If you want to solve chess, as in the definition of "solved games" ala checkers, there isn't a shortcut.  Even if you were certain you had the solution, how would you even prove it was correct?  You'd still have to traverse the 10^46.7 positions...

P.S. If a chess beginner could just write a 100 byte routine and solve the game, it would have been done by now, because there has been a good amount of interest.  Any engine developer ala Hans Berliner or whomever could have taken it on long ago.  Don't try to posit an easy solution that you just don't have the time or will to come up yourself.  You sound like Geodexic .

You are looking at a problem with 10^46.7 as the result set and then saying you can increase the calculating efficiency from 14K to less than 1K.  Great.  Only 45 orders of magnitude to go.  This argument has been put forth dozens of times in the "will computers ever solve chess?" thread, but reducing the problem set by even 99.999999% still does not make a realistic dent in the calculation and storage required.  It's still galaxy sized supercomputers trying to store a solution the universe isn't big enough to hold.

You're assuming that the only valid method of proof is brute force and ignorance. If you want to prove that the arithmetic mean of two positive real numbers is greater than the geometric mean, a really bad way of attempting it would be to try it out for every pair of positive real numbers.

I didn't say that a chess beginner could solve the game in 100 bytes. I said that he could write a routine to win from any winning king and rook versus king position in less than a couple of hundred bytes. I'll write you a javascript for it if you like.

For this I would have to consider maybe a half dozen generic positions, not the the circa 400,000 positions in the endgame.

You omitted to note that I would estimate less than 1K for the 1MB+ EGTB bishop and knight endgame. I could also write you a javascript for that. Again this would be based on about fifteen properties of the position rather than considering the 11 million individual positions. The compression ratio has jumped from 14 to 1000+ and I expect would continue to increase exponentially for an optimal routine as the number of positions in an endgame increases.

- - -

Explore the material ▸
1. List every figure the chess discussion gives for the total number of positions in chess or in a specific endgame, noting which one each figure belongs to.
2. Reproduce the chess discussion word for word from "I didn't say" to "an endgame increases.".
The lines after this point come from a separate source unrelated to the chess discussion.

Excerpted records ▸
- - -

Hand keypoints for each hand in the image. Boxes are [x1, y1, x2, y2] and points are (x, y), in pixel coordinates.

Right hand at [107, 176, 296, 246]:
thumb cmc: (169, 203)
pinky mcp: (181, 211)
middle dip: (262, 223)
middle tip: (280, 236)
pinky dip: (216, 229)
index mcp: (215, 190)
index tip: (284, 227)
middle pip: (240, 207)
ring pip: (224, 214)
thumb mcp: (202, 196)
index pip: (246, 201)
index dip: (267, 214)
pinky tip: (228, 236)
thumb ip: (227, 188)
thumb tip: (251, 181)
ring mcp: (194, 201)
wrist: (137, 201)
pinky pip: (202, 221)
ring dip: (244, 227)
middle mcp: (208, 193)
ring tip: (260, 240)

- - -

Answers in order ▸
1.
- 10^46.7: chess as a whole
- circa 400,000: the king and rook versus king endgame
- 11 million: the bishop and knight endgame

2.
I didn't say that a chess beginner could solve the game in 100 bytes. I said that he could write a routine to win from any winning king and rook versus king position in less than a couple of hundred bytes. I'll write you a javascript for it if you like.

For this I would have to consider maybe a half dozen generic positions, not the the circa 400,000 positions in the endgame.

You omitted to note that I would estimate less than 1K for the 1MB+ EGTB bishop and knight endgame. I could also write you a javascript for that. Again this would be based on about fifteen properties of the position rather than considering the 11 million individual positions. The compression ratio has jumped from 14 to 1000+ and I expect would continue to increase exponentially for an optimal routine as the number of positions in an endgame increases.